### Directions for this task:
Write out the entries below exactly as they stand. Skip every image.

### Listed entries:
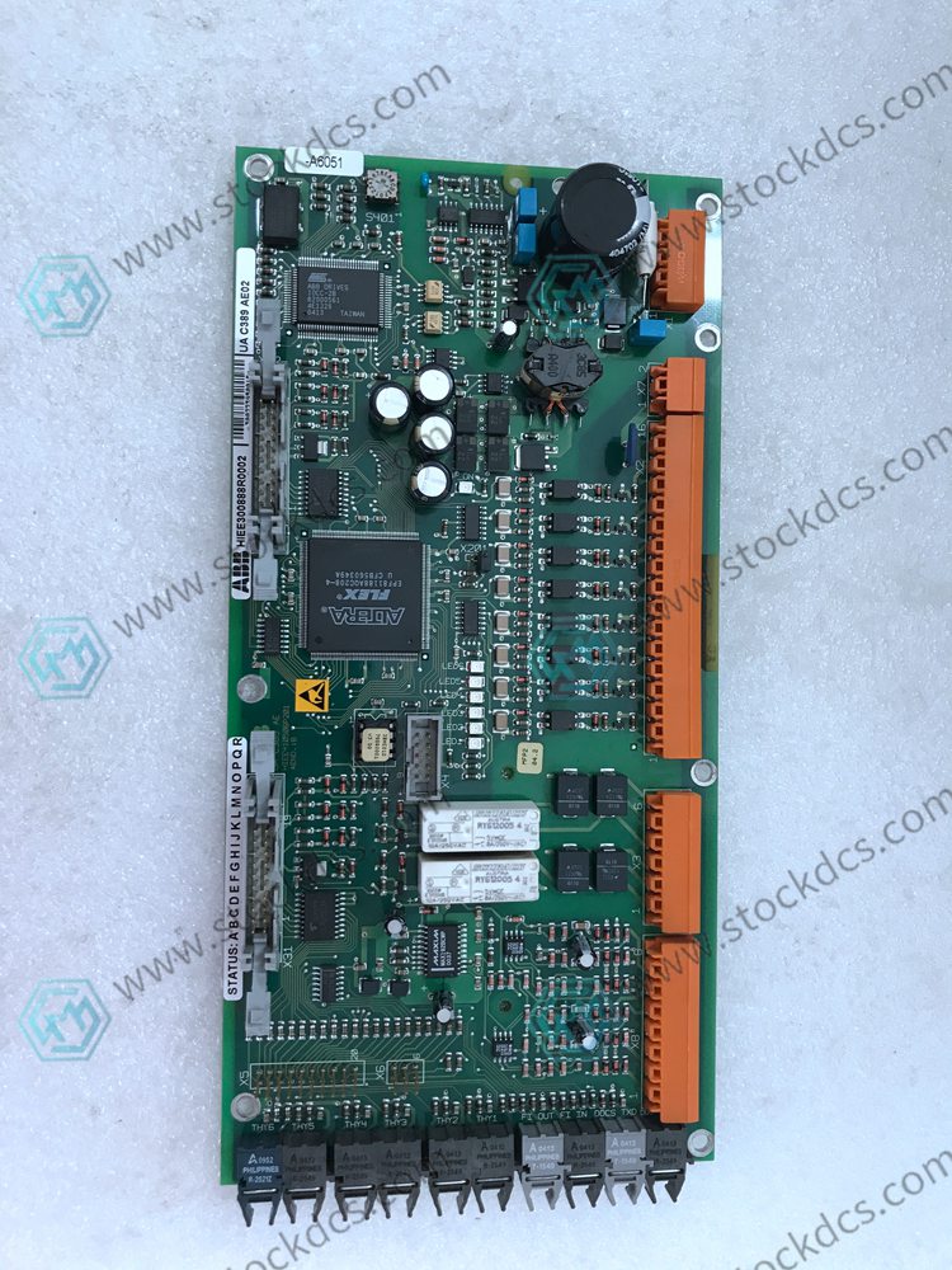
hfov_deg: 49.7
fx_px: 1027
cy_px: 635
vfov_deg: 63.4
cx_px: 476
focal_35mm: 28
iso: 32
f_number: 1.8
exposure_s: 1/33
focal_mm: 3.99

### Output for this exercise:
hfov_deg: 49.7
fx_px: 1027
cy_px: 635
vfov_deg: 63.4
cx_px: 476
focal_35mm: 28
iso: 32
f_number: 1.8
exposure_s: 1/33
focal_mm: 3.99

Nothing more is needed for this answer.